CHEVELEY, St. Mary & the Holy Host of Heaven (TL 684 608)    

(October 2004)

(Bedrock:  Upper Cretaceous, Upper Chalk)


This is a church of cruciform plan dating mostly from Decorated times, even though the nave windows have subsequently been replaced in Perpendicular style and a solitary lancet off-centre in the N. transept W. wall suggests that the origins of the building lie back in the thirteenth century.  Yet it is the early fourteenth century crossing that dominates, both outside and in, due internally to the massive, triple-flat-chamfered crossing arches supported on semi-quatrefoil responds (illustrated below right, viewed from the nave), and externally, to the tower's odd profile, which turns octagonal at the bell-stage in the Cambridgeshire manner, but does so irregularly, and which has a prominent, square, taller stair turret projecting to an exceptional degree at the northwest angle (shown left, from the southwest).  There are no battlements (here or elsewhere) and the bell-openings are two-light with reticulated tracery.  Other church windows in Decorated style include the S. transept S. window, the N. transept N. window, and the chancel E. window, all of which have curvilinear tracery, albeit now largely renewed.  The Perpendicular nave windows are three-light and supermullioned to the north and south, and the W. window is five-light and supermullioned with subarcuation of the outer lights in pairs and a castellated supertransom above the central light.  The church has a Perpendicular N. porch, and a Victorian S. vestry and independently-gabled organ chamber set in the angle between the S. transept and chancel.  Inside the building, a  mediaeval window with cusped Y-tracery looks through to the organ chamber from the transept, and the organ chamber communicates with the chancel via a broad, modern arch that dies into the jambs.

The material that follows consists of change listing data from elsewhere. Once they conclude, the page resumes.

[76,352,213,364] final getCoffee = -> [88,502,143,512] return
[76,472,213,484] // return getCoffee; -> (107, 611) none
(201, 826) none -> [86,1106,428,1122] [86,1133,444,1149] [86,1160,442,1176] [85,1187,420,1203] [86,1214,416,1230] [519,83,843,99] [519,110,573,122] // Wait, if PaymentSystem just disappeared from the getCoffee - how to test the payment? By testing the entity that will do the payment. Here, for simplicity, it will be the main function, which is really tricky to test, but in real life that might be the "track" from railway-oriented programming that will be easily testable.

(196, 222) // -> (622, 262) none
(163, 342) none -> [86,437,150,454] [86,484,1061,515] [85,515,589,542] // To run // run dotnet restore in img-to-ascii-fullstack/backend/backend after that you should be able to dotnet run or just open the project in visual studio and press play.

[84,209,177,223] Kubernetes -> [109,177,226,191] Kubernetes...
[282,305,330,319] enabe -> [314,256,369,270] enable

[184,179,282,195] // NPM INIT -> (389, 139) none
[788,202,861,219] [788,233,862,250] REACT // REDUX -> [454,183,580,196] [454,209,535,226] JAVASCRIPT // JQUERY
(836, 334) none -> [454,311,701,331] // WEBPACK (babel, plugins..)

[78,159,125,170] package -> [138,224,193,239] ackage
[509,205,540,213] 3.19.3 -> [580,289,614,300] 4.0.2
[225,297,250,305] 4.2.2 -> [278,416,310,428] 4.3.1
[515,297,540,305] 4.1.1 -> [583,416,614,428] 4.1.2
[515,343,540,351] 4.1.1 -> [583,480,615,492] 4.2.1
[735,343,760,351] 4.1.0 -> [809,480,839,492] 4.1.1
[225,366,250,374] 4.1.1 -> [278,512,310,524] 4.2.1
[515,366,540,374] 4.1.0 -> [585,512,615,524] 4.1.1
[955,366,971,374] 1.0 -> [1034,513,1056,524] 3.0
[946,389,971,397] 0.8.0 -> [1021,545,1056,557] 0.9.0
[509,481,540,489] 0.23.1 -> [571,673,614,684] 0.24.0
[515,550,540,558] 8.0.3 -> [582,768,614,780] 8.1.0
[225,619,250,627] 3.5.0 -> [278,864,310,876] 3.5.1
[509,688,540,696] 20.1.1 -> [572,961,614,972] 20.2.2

Other features of the church include the ogee-headed, cinquefoil-cusped piscina in the chancel S. wall and the double-cusped tomb recess to the right - which Pevsner considered to be a sedilia, although anyone using it as such would be liable to incur a serious head injury as soon as he stood up.  Perhaps instead it was intended as an Easter sepulchre,  for these are not found exclusively to the north.  Pevsner also considered the rood screen "tall and nobly slender", though others may find it more commonplace:  it has five divisions with alternate tracery.  The painted octagonal font bears the emblems of the Evangelists alternating with the Instruments of the Passion and may preserve its original Perpendicular form or may have been re-cut.  There is also room for doubt about the provenance of the nave, transept and chancel roofs, all of which look old in parts.  The transept roofs are of single hammerbeam construction, the chancel roof alternates hammerbeams with arched braces and has angels with spread wings decorating the cornice, and the nave roof is now of mansard form but has tie beams below with traceried spandrels.  The attractive wooden vault beneath the crossing is clearly modern.  This leaves just one monument to mention briefly, which can be seen on the chancel N. wall.  It features a kneeling figure looking east and holding a prayer book, and commemorates Symon Folkes, who died in 1642.  There is a large open pediment above.